Story Created:
Aug 18, 2012 at 10:58 PM ECT
Story Updated:
Aug 18, 2012 at 10:58 PM ECT
ENDY King was in his front yard, leaving for his nearby plantain garden, when even more eager fans arrived.
Next, he was posing for pictures with an eager father who had brought his two sons to see the home of Olympic gold medallist Keshorn Walcott.
"We came all the way from Lopinot," Dalton Mohammed said, hugging King, the father of 19-year-old Walcott.
"I want Bradley and Nicholas to see what can be done."
King and his wife Beverly Walcott are trying to cope with the attention pouring down on them since their son's win at the London 2012 Olympics.
Regular visitors to Toco have passed Walcott's small home many times.

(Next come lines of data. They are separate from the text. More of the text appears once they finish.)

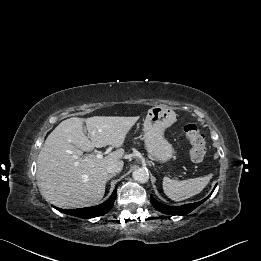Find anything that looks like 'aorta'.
I'll return each instance as SVG.
<instances>
[{
    "label": "aorta",
    "mask_w": 261,
    "mask_h": 261,
    "mask_svg": "<svg viewBox=\"0 0 261 261\" xmlns=\"http://www.w3.org/2000/svg\"><path fill=\"white\" fill-rule=\"evenodd\" d=\"M133 178L137 182L146 183L149 180V173L144 168H139L133 172Z\"/></svg>",
    "instance_id": "1"
}]
</instances>
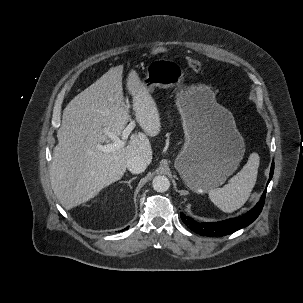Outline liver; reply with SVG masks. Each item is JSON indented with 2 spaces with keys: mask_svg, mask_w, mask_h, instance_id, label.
Listing matches in <instances>:
<instances>
[{
  "mask_svg": "<svg viewBox=\"0 0 303 303\" xmlns=\"http://www.w3.org/2000/svg\"><path fill=\"white\" fill-rule=\"evenodd\" d=\"M123 66L108 70L96 82L75 96L65 107L57 132L50 168L51 186L60 204L70 210L94 198L103 188L124 175L134 156L152 160L147 136L161 130L160 115L150 91L135 70L127 77L135 118L145 133L130 136L129 144L105 153L97 145L108 143L109 134L119 138L130 115L122 88Z\"/></svg>",
  "mask_w": 303,
  "mask_h": 303,
  "instance_id": "obj_1",
  "label": "liver"
}]
</instances>
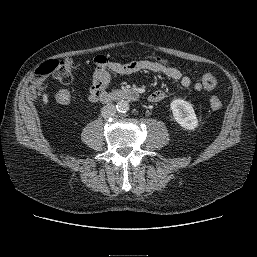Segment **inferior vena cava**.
Returning a JSON list of instances; mask_svg holds the SVG:
<instances>
[{"mask_svg":"<svg viewBox=\"0 0 257 257\" xmlns=\"http://www.w3.org/2000/svg\"><path fill=\"white\" fill-rule=\"evenodd\" d=\"M116 114V107L112 103H108L101 109V115L104 118L113 117Z\"/></svg>","mask_w":257,"mask_h":257,"instance_id":"602c4592","label":"inferior vena cava"}]
</instances>
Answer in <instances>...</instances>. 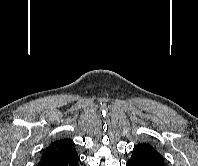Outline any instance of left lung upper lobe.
<instances>
[{"label":"left lung upper lobe","mask_w":198,"mask_h":166,"mask_svg":"<svg viewBox=\"0 0 198 166\" xmlns=\"http://www.w3.org/2000/svg\"><path fill=\"white\" fill-rule=\"evenodd\" d=\"M132 156L165 166L163 156L150 143H138L134 146Z\"/></svg>","instance_id":"1"}]
</instances>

Now, they slow down to take pictures and hopefully get a glimpse of the Olympic javelin champ, who regularly walked to the Toco Secondary School a few miles down the road from his Trois Roches home.

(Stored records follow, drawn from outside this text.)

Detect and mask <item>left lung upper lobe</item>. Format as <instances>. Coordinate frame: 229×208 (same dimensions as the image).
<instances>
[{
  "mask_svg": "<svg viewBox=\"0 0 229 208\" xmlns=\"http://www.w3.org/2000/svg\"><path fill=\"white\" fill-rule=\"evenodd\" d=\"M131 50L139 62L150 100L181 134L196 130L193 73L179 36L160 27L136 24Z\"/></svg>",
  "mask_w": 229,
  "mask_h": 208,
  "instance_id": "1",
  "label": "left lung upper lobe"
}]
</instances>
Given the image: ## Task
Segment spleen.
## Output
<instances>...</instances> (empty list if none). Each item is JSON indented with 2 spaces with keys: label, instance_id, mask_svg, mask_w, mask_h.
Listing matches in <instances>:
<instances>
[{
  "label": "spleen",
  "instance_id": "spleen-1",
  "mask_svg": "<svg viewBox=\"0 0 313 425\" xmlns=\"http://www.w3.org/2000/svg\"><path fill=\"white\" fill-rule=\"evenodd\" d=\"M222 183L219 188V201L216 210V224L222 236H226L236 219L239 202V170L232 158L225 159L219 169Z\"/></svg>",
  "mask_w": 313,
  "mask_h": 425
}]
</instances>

"These are the humble beginnings," King said when the Sunday Express visited last Friday. "It's home."
If there's one thing Walcott and his brothers, Trenton and triple-jump medallist Elton never lacked for, it's parental support.
It may be that Walcott inherited persistence from his parents.

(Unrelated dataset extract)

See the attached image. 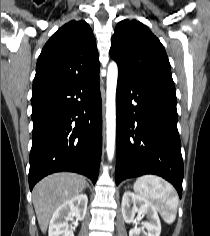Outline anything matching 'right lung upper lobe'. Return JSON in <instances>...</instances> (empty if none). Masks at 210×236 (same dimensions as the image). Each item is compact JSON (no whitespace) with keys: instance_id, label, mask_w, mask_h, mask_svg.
<instances>
[{"instance_id":"cb5924a9","label":"right lung upper lobe","mask_w":210,"mask_h":236,"mask_svg":"<svg viewBox=\"0 0 210 236\" xmlns=\"http://www.w3.org/2000/svg\"><path fill=\"white\" fill-rule=\"evenodd\" d=\"M96 40L85 21H71L45 44L38 58L33 91H57L98 72Z\"/></svg>"}]
</instances>
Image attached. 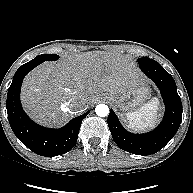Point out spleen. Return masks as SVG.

"In villages like this, parents keep by their children," Toco councillor Terry Rondon said last Friday.
"And Keshorn's mother and father worked for that boy, to give him everything they could. And if they had to put roast fig on the table, they made sure their children had something to eat."
King later showed the Sunday Express his garden, a large part of which was inaccessible due to a poor agricultural access road.
With his family in the limelight and many asking him what changes he wants for his life, King's requests remain simple.
A better access road, a better water supply, a reliable supply of electricity, a coat of paint for the house.
In a village where people still leave their doors unlocked to "go down the road", needs tend to be basic.
About 50 families, most of them related, populate Trois Roches, French for "three rocks" and named for three rocks just off a bay from the village.
Rondon has already earmarked the cosy cove as a possible tourist attraction.
He is ecstatic over Walcott's Olympic victory and is honest about his hope that he may finally get to do the job he promised he would do.
"I want to see the people of Toco get the standard of living they deserve," Rondon said.
"This part of the North Coast, Matura to Matelot, or M2M, as we call it, is one of the country's biggest tourist areas, both local and foreign. And the amenities here need to be much better – both for visitors and for the residents.
Toco people know about having visitors. They are the ones who have kept this flow alive and they deserve better."
About 9,000 people live along the M2M stretch.
Unemployment is high and infrastructure low but there is little crime.
The road from Matura to Grande Riviere and Matelot is desperately in need of repair.
Rondon has been trying for years to source the funds for beach monitors and proper waste-disposal amenities, including dustbins and bathrooms.
At the Toco Lighthouse, which is to be renamed in honour of Walcott, the tiny row of toilets is permanently out of order and the access road is pot-holed.
Most of the wooden bridges along the road are also unreliable.
Rondon hopes to use a recently formed work programme, aimed at giving single-parents a financial boost before the new school term in September, to clean up the roadway.
There is no fire station and the police station is in need of repairs.
At Grande Riviere, one of the world's top nesting sites for endangered leatherbacks, the community centre that was once used by locals and visitors is in complete ruins.
The Grande Riviere Fishing Centre is also a shell, overgrown and out of use for years.
"We need the funding to bring this area up to scratch," Rondon said.
"We are hoping, with the attention the coast is getting now, to see changes that are long overdue."